5. Corrupção e Desvios de Fundos: A Saúde em Segundo Plano
A precariedade dos serviços de saúde e infra-estrutura não pode ser dissociada da corrupção sistémica. Desvios de fundos em instituições como a Administração Geral Tributária (AGT), o Instituto Nacional de Gestão de Bolsas de Estudo (INAGBE) e no sector da água e combustíveis resultam na redução de investimentos essenciais para o bem-estar da população.
A corrupção desvia recursos que deveriam ser utilizados para:
i) Expansão da rede de abastecimento de água potável.

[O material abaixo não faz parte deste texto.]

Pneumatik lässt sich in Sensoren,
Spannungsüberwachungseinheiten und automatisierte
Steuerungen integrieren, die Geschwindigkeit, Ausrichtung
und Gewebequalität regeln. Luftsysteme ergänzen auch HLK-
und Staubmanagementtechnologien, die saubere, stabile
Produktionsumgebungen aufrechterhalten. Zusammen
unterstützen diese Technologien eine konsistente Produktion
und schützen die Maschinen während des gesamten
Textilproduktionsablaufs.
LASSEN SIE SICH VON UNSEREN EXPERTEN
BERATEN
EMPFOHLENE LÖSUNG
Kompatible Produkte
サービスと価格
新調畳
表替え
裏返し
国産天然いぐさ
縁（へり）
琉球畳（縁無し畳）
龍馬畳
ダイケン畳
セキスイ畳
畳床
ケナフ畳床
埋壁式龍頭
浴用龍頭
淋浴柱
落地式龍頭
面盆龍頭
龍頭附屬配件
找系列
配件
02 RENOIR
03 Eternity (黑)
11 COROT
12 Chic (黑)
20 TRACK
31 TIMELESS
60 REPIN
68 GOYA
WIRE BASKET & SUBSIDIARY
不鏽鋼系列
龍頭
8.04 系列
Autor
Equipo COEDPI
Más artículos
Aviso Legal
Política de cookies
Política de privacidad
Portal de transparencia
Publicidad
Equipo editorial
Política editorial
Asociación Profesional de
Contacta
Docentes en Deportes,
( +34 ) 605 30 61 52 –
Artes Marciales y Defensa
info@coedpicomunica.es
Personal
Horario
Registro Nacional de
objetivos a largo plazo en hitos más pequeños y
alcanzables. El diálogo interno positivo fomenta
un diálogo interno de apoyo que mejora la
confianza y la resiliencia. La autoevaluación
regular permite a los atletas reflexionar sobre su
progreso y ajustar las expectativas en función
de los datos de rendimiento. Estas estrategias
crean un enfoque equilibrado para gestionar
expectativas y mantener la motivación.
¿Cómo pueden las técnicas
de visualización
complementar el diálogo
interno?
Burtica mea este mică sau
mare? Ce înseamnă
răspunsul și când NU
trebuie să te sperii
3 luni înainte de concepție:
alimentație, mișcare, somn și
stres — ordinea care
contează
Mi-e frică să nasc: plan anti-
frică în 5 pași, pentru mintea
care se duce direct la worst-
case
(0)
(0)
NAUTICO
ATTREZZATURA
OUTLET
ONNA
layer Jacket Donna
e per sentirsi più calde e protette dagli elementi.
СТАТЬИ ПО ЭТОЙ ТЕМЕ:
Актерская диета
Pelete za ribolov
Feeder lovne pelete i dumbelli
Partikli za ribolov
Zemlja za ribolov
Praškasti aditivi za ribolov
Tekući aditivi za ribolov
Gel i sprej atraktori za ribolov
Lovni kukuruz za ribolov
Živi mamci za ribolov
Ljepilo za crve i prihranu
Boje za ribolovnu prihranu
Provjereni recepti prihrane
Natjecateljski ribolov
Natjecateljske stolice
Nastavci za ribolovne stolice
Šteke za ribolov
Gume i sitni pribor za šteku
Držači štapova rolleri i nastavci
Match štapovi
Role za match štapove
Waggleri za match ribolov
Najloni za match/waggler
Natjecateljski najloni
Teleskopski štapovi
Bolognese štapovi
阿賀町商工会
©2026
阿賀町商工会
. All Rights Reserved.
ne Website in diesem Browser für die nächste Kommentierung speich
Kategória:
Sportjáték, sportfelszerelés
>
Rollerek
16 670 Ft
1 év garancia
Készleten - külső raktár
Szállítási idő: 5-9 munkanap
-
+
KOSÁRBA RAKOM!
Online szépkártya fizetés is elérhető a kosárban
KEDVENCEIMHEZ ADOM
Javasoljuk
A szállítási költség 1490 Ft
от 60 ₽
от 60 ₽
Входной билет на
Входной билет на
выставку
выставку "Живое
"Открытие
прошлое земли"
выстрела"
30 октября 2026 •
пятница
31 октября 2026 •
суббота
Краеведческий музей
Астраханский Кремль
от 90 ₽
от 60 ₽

ii) Construção de infra-estruturas sanitárias adequadas.
iii) Investimentos em saneamento e reciclagem.
O resultado? Um país onde a culpa é sistematicamente transferida para a população, enquanto os verdadeiros responsáveis permanecem impunes.
A solução para as doenças evitáveis em Angola exige uma combinação de inteligência e sinergias interministeriais. O foco deve ser na prevenção estrutural, e não apenas no combate às doenças quando estas já se instalaram. Sem acesso universal à água potável, saneamento básico e uma política rigorosa de segurança alimentar, o país continuará a apresentar baixos índices de desenvolvimento humano.
Se essas questões não forem tratadas com seriedade, a tendência será a crescente emigração de angolanos e o aumento do investimento no exterior, enquanto internamente a população continua a viver entre epidemias cíclicas e pobreza estrutural. Como bem pontuou Amartya Sen (1999), "o desenvolvimento não pode ser reduzido ao crescimento do PIB, mas deve ser medido pela expansão das liberdades e capacidades das pessoas".
É hora de Angola redefinir suas prioridades, garantindo condições dignas de vida para sua população e interrompendo o ciclo vicioso das doenças evitáveis.